I’m very pleased to report that the Okuma Cold Water 453D performed flawlessly. The drag can be set as tight as is prudent to do so, and still be smooth as silk, with absolutely no jerkiness. The handle has two positions, a center position for greater speed and an outer position that mounts it with a greater turning radius for increased mechanical advantage. With the handle in the power position, the gear ratio managed the big fish very nicely and was not overly taxing when just bringing the weight up from the depths. I didn’t have the opportunity to judge the retrieve speed with a fish running right at me, like you’ll often experience with salmon and tuna, but I’m just as glad for all that. The line counter under-reports the depth from a full spool, but that’s OK – it’s easy to judge after a couple of drifts while watching the fish finder. Brother Mitch was impressed enough I think he’s going to pick some up for the boat.

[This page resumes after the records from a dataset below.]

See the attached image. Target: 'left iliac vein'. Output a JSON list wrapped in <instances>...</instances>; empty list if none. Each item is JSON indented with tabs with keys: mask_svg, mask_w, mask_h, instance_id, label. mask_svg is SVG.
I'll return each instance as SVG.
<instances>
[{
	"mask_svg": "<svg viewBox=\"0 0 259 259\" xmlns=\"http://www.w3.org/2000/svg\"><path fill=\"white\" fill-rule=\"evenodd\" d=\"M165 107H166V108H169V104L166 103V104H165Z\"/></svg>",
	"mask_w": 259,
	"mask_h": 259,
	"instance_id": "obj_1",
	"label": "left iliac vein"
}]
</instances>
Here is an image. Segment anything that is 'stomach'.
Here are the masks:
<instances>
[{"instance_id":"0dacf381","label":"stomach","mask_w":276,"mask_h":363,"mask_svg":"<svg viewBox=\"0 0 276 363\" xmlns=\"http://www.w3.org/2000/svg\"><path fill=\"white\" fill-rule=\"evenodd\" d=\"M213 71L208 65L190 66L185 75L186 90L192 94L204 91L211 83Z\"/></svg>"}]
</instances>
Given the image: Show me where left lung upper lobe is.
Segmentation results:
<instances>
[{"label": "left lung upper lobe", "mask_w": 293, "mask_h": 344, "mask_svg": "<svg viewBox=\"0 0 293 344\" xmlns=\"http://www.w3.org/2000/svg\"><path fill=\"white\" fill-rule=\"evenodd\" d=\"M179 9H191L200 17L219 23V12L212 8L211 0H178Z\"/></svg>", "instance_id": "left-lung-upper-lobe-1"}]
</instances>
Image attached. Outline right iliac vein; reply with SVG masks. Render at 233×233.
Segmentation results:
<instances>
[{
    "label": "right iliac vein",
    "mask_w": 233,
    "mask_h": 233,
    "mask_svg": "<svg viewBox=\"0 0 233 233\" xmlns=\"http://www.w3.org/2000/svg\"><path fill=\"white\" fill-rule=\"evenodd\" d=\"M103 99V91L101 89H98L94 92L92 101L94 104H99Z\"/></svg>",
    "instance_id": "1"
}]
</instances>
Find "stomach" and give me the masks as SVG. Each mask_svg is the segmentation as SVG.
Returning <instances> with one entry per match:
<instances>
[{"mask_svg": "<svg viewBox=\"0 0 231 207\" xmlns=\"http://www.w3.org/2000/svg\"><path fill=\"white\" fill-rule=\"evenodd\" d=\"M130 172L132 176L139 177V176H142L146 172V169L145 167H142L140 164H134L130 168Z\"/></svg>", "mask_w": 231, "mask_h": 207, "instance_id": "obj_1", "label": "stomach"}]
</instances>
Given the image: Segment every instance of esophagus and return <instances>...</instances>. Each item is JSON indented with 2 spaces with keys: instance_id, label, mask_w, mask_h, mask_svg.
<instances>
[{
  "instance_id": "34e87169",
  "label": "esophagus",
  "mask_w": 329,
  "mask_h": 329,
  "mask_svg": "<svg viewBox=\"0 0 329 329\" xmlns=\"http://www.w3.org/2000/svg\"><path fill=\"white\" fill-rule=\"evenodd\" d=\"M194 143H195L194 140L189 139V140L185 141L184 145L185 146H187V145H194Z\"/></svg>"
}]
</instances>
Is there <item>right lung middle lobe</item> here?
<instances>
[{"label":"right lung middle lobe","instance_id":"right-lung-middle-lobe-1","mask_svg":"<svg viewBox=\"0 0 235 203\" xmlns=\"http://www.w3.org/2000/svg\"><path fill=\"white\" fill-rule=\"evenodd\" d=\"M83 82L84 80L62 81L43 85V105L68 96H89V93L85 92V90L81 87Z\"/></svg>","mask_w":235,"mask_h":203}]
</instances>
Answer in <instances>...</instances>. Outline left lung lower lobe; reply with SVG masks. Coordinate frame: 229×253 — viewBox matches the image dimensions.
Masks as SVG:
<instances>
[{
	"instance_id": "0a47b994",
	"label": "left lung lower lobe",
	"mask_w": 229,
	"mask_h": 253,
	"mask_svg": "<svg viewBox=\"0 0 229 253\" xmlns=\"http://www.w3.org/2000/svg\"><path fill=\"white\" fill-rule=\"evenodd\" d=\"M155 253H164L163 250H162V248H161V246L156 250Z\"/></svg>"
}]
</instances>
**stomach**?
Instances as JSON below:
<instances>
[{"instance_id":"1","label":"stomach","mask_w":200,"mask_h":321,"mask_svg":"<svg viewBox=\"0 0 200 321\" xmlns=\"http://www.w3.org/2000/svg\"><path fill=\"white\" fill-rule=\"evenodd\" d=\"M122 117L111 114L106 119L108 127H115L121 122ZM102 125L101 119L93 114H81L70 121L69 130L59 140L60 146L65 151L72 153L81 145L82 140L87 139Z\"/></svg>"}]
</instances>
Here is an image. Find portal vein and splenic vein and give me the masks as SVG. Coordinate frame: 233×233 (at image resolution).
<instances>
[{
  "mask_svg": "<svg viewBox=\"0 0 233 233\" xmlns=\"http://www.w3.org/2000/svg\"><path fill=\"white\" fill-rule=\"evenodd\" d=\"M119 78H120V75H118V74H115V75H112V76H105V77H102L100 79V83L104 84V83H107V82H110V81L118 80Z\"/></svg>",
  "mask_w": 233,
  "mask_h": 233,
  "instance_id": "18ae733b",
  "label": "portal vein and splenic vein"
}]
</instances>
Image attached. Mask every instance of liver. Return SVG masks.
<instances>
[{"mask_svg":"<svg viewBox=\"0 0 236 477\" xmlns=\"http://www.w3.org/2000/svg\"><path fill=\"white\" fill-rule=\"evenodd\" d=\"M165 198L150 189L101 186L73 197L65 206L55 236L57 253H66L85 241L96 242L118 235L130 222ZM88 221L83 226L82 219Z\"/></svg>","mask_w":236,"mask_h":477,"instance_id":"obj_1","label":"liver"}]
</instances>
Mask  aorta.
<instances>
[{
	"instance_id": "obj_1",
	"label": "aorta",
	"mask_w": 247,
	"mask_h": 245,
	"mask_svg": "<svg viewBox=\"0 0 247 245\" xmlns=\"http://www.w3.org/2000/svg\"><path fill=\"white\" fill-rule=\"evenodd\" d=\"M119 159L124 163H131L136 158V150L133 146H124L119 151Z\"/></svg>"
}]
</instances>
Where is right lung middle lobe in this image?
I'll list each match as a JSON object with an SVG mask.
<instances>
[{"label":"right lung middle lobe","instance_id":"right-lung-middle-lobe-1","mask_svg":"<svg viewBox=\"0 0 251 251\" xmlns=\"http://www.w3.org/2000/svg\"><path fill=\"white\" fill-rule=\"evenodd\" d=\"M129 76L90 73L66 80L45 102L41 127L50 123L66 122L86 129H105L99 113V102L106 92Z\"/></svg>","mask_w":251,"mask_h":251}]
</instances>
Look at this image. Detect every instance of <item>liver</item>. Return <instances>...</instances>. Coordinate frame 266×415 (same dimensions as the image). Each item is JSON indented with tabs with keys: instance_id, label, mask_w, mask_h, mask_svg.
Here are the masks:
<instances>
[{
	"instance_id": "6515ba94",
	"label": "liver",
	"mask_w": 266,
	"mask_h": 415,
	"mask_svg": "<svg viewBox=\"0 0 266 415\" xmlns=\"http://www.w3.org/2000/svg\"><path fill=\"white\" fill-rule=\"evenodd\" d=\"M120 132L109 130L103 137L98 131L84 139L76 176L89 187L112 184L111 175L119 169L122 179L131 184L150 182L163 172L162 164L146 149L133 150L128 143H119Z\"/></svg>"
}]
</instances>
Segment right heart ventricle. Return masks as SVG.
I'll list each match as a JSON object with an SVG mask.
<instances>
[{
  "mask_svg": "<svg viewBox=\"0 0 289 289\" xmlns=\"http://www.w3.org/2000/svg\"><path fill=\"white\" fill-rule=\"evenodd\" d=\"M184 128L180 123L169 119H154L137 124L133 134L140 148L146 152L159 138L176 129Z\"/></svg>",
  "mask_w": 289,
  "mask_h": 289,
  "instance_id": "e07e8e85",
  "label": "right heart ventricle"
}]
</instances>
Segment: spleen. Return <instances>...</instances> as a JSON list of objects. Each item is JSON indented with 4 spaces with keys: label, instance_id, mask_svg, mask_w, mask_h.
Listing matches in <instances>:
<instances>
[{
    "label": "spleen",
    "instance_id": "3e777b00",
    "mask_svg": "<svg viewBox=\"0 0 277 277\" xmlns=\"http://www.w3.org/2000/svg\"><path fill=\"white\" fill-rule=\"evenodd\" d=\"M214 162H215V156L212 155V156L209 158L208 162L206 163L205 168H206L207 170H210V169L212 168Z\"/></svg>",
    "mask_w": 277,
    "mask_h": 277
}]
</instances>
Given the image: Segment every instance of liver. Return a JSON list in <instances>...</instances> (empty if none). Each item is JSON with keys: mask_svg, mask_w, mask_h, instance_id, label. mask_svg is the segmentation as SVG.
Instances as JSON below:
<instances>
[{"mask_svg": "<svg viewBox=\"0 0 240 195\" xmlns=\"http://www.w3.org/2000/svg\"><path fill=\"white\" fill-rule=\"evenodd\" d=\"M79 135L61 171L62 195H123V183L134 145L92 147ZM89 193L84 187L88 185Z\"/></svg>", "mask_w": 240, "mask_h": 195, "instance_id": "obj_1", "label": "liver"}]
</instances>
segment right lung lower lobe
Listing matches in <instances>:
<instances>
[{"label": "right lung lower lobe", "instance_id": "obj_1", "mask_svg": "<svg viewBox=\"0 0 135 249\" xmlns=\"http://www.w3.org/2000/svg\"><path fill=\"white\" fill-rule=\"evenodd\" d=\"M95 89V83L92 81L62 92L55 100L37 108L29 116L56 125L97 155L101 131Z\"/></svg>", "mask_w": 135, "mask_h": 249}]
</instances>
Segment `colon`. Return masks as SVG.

Anyway, a good day for all, and a very good day for Little Dickey Carroll. Can’t wait ’til next time – thanks, Mitch, Jim, and Jay!
As always, may you never stop learning and may your journeys always lead to new and exciting destinations!
LDC
Thanks, Ondine! I’ll look at an external repository for photos that won’t take up a ton of space for my hosting provider. We’ll see if we can’t get some larger images out there for you.
And double thanks for teaching me about beurre blanc. I hadn’t heard of that, so looked it up and allrecipes.com had this one. http://allrecipes.com/recipe/145730/basic-beurre-blanc/ – and some other really good suggestions from others as well. A whole new world! Definitely going to have to give that one a shot.
Beautiful fish, one of my favorites since childhood. There’s nothing better than halibut fillet with beurre blanc and potatoes. Give us bigger pictures!
I loved your story, Little Dickey!! You don’t know me, but I went to high school with Jim Hay! I personally think you ought to become a writer………that was a very interesting & intriguing story!
Thanks, Dennis – I definitely appreciate the feedback!!